The state museum had said it could not conclusively determine the cultural origins of the remains, which were discovered in 1967 in Tioga County and date to between 1000 and 1550.

But the National Native American Graves Protection and Repatriation Review Committee voted 5-1 during a meeting Oct. 11 in San Diego that the remains should be recognized as Onondaga and returned to the tribe within 90 days, the Onondaga’s attorney, Joseph Heath, said Oct. 15.

“We are in the middle of discussing it among our hierarchy and counsel. We obviously want to do the right thing and I can’t imagine that we won’t follow the recommendation of the committee,” said Lisa Anderson, coordinator for the state’s Indian repatriation program.

“Before we started turning over remains, we wanted to be entirely sure we were returning them to the right people,” she added.

For the Onondaga, the decision is a significant one, Heath said.

“The Onondaga Nation believes it has a spiritual obligation to take care of and protect all the ancestors within its aboriginal territories. These ancestors ... are part of a shared identity and culture,” Heath said.

“Death is a journey with the Creator. When these bones were dug up, the journey was interrupted for these individuals,” Heath said.

The remains were unearthed by a bulldozer during construction of the Southern Tier Expressway west of Binghamton near Nichols. The so-called Engelbert site sits on a knoll 20 to 30 feet above the floodplain of the Susquehanna River, located about 200 feet away.

The remains were originally held by the State University of New York at Binghamton until March 1989 when they were transferred to the New York State Museum.

The remains represent at least 180 individuals, including about 122 adults, according to state archaeologists. Many are single bones, but in other instances there were nearly complete skeletons.

In 1990, Congress passed the Native American Graves Protection and Repatriation Act, requiring states to inventory, catalog, and where possible, identify, Indian burial sites.

The state completed its inventory of the Engelbert site in 1998.

“It’s a complicated site. There were two different people who lived there,” Anderson said.

According to the state museum, there are 10 burials at the Engelbert site from after 1400 that are clearly identifiable as Susquehannock, based on the ceramics and copper artifacts found at the site. Because the Susquehannock don’t exist today as a distinct cultural or political entity, the remains are culturally unidentifiable, Anderson said.

Additionally, the Susquehannock traded and lived among many tribes throughout the Susquehanna River valley from upstate New York down through the Chesapeake Bay region.

“Our position was we need to contact all these other groups before we could reach a decision. It was our impression that there were others interested,” Anderson said. However, no other tribes have made any claims on the remains.
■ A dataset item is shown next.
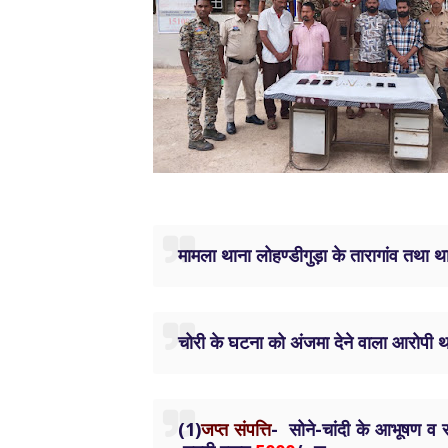
मामला थाना लोहण्डीगुड़ा के तारागांव तथा 
चोरी के घटना को अंजमा देने वाला आरोपी थान
(1)
जप्त संपत्ति
- सोने-चांदी के आभूषण व स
The majority of the remains were from a second group of burials that predated the Susquehannock. State archaeologists, however, said they were considered a different people from the Onondaga and also not culturally identifiable with any modern tribes.
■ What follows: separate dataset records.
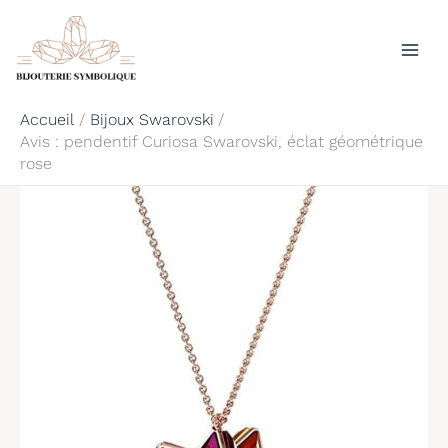
Aller
Rechercher
au
contenu
Accueil
Bijoux Swarovski
Avis : pendentif Curiosa Swarovski, éclat géométrique
rose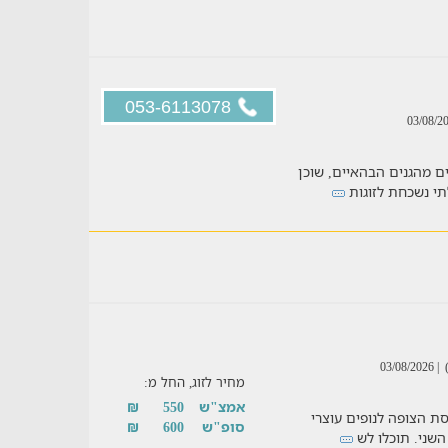
053-6113078
 הגרמנית ובמרחק של כ-400 מטרים מהגנים הבהאיים, שוכן
לתי נשכחת לזוגות
| 03/08/2026
מחיר לזוג, החל מ:
אמצ"ש
550
₪
פסת הצופה לנופים עוצרי
סופ"ש
600
₪
השני. תוכלו לש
But the Onondaga argued that the state based its conclusion on purely scientific evidence, and ignored the federal law’s instructions to consider a “totality of evidence,” including kinship, anthropological evidence, linguistics, folklore and oral tradition.
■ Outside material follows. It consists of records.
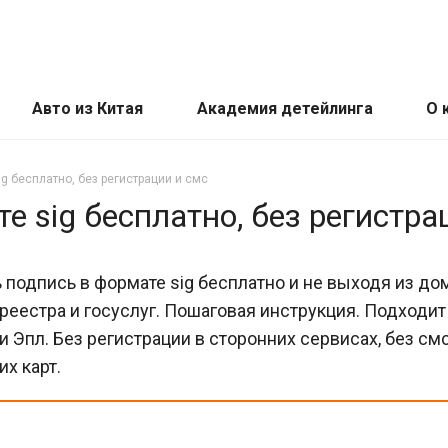
Авто из Китая
Академия детейлинга
О 
ig бесплатно, без регистрации и смс
е sig бесплатно, без регистра
ь подпись в формате sig бесплатно и не выходя из до
среестра и госуслуг. Пошаговая инструкция. Подходит
и Эпл. Без регистрации в сторонних сервисах, без смс
их карт.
Historically, the Onondaga lived mostly in central New York, but their territory stretched into the Southern Tier, where they lived near the Cayuga and Oneidas, two other members of the six-nation Iroquois Confederacy.

“In their oral tradition, they have been here since the beginning of time. But certainly, they’ve been here longer than 500-600 years,” Heath said. Some scholars have found evidence dating the confederacy back to the 900s, which means the separate tribes have been here much longer, Heath noted.

Also according to Onondaga oral history, the tribe adopted the Susquehannock peoples and brought them into the confederacy, Heath said. Linguistically, the Susquehannock language is most closely related to the Onondagan dialect of Iroquioan, he added.